La libertà di espressione del farmacista può essere limitata dalla deontologia professionale, soprattutto quando il professionista diventa veicolo di disinformazione e utilizza espressioni «denigranti». È quanto afferma la sentenza della Corte di cassazione del Belgio relativa al caso di un farmacista che aveva diffuso sui social messaggi offensivi, denigranti e privi di fondamento scientifico sulle terapie adottate per arginare il covid e sui suoi colleghi. In una serie di post pubblicati su Facebook nei quali si presentava con il proprio titolo, in particolare, il farmacista aveva contestato le indicazioni provenienti da virologi ed epidemiologi, accusandoli di incompetenza e malafede, usando toni sempre più insultanti. Il Consiglio d’appello dell’Ordine dei farmacisti belgi aveva ritenuto che non si trattasse di critiche argomentate ma di attacchi personali e diffusione di informazioni errate, e lo aveva sanzionato con una sospensione disciplinare di 21 giorni (decisione del 19 maggio 2022).

Il professionista aveva presentato ricorso alla Corte di cassazione che però ha confermato la sanzione.
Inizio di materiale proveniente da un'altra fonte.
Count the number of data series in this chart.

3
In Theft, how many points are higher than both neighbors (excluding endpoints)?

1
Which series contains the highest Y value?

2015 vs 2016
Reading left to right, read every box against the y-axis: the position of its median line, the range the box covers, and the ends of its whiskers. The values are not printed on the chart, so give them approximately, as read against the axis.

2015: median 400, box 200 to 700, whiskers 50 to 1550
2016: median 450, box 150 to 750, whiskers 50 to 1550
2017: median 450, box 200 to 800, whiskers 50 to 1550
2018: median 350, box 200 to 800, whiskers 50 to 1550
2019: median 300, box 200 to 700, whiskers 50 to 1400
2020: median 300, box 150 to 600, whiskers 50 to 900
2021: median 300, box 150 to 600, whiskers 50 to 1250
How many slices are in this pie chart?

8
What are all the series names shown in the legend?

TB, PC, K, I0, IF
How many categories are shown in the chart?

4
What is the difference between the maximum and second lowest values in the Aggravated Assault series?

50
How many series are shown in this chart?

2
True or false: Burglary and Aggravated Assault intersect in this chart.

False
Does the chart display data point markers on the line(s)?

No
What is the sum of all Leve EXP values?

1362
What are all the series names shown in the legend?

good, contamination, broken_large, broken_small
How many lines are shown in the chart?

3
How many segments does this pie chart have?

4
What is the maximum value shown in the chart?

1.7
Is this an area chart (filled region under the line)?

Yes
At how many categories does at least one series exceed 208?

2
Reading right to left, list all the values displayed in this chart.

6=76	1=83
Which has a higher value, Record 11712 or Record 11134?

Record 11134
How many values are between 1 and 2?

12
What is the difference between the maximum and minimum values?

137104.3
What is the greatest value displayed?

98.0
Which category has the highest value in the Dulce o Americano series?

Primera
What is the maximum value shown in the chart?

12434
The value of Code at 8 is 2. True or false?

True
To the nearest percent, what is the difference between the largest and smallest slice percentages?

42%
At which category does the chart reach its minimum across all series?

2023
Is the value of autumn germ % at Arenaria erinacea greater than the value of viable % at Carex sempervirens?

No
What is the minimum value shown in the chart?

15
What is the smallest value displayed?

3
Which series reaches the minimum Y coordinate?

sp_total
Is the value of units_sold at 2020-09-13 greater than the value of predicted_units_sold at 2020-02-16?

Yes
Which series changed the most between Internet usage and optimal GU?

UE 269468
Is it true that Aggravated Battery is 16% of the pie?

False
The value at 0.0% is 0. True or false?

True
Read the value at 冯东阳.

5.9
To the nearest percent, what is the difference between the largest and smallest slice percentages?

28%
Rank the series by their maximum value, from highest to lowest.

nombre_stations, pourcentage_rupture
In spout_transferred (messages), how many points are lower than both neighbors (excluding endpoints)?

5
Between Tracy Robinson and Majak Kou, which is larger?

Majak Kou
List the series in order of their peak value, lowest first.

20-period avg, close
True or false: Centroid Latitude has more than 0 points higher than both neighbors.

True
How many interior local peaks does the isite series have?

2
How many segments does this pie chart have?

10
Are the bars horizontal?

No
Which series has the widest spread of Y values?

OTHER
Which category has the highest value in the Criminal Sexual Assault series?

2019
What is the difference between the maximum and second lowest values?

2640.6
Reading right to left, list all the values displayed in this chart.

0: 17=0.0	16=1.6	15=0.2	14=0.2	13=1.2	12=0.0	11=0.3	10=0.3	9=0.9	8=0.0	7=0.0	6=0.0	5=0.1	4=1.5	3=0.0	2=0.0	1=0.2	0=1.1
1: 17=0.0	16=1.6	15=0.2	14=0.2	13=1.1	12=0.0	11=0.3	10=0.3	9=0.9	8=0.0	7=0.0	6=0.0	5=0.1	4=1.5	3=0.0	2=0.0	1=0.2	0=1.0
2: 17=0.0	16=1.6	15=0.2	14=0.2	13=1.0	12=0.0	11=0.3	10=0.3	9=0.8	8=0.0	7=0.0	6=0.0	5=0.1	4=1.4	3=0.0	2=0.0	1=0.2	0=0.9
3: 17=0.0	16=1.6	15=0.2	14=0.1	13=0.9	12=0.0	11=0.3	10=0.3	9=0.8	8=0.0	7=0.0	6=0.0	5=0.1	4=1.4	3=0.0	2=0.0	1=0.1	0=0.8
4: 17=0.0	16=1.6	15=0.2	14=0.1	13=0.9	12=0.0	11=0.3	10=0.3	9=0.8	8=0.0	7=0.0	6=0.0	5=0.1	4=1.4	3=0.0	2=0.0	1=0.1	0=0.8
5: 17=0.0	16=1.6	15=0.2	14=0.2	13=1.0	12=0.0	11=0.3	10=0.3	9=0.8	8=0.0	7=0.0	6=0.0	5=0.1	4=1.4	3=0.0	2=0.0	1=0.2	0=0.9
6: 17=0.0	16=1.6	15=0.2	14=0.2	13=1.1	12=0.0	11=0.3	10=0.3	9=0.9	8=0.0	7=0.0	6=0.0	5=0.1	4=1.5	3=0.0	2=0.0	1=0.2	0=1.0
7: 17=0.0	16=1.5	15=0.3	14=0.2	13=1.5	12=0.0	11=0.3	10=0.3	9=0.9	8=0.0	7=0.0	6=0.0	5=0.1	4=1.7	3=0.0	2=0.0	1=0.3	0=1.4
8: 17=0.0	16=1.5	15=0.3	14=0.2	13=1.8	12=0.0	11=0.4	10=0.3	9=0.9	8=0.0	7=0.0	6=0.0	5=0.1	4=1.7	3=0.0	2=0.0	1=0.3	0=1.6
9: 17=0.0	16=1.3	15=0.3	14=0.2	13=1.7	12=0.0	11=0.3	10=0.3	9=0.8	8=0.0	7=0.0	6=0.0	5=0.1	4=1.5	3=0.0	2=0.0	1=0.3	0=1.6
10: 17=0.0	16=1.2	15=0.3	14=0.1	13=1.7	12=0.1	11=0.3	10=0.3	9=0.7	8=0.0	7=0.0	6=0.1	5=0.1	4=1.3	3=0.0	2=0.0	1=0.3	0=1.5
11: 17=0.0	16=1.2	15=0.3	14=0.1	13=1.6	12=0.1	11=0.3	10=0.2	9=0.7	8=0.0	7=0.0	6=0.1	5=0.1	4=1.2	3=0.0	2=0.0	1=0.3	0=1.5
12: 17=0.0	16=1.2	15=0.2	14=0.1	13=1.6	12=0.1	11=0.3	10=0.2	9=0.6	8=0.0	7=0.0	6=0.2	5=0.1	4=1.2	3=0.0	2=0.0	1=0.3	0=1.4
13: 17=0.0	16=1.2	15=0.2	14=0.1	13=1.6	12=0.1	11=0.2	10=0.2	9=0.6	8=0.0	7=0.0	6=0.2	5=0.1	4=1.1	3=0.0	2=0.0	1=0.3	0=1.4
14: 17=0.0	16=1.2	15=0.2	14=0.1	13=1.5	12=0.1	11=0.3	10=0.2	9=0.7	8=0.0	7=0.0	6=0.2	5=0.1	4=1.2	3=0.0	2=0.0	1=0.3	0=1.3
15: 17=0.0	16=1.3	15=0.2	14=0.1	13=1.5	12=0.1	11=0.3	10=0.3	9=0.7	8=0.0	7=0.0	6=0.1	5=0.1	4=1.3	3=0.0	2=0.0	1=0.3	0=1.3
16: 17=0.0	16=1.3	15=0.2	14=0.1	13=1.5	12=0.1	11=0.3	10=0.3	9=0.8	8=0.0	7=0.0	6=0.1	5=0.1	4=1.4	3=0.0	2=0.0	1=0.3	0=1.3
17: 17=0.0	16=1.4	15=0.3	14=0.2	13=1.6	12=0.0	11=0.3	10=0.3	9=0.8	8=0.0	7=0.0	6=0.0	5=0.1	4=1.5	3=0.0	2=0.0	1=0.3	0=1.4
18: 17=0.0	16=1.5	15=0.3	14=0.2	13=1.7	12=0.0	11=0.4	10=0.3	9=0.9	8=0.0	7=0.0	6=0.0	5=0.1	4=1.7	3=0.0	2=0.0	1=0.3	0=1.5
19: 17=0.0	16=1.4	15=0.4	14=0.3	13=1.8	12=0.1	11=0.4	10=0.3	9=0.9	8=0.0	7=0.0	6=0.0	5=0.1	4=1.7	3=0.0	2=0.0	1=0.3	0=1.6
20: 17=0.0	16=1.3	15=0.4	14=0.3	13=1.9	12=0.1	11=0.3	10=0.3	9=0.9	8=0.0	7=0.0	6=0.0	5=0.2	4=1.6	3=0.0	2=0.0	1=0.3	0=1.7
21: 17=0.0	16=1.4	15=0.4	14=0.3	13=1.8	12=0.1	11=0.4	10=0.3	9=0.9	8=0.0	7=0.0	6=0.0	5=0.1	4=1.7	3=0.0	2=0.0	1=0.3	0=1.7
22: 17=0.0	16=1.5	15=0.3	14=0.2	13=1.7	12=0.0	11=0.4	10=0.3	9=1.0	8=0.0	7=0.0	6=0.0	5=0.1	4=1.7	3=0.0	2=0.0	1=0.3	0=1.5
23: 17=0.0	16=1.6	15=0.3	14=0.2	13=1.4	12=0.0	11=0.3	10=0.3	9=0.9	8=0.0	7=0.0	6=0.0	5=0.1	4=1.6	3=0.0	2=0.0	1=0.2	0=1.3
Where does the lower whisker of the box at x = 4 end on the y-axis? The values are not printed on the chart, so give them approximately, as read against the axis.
Secondo i giudici, le esternazioni del farmacista avevano il potenziale di minare l’efficacia delle misure di salute pubblica adottate durante la crisi, indebolendo la fiducia nelle decisioni scientifiche e nella capacità del sistema sanitario di reggere la pressione. In tale prospettiva, gli obblighi deontologici mirano a tutelare l’onore e la dignità della professione e a salvaguardare la corretta informazione sanitaria rivolta ai cittadini.

Il provvedimento – di cui riferisce un articolo della rivista Le Pharmacien – ribadisce un principio centrale per le professioni sanitarie: la libertà di parola non è illimitata quando l’esercizio pubblico del ruolo professionale conferisce a quella stessa parola un’autorevolezza che può influire sulla salute collettiva.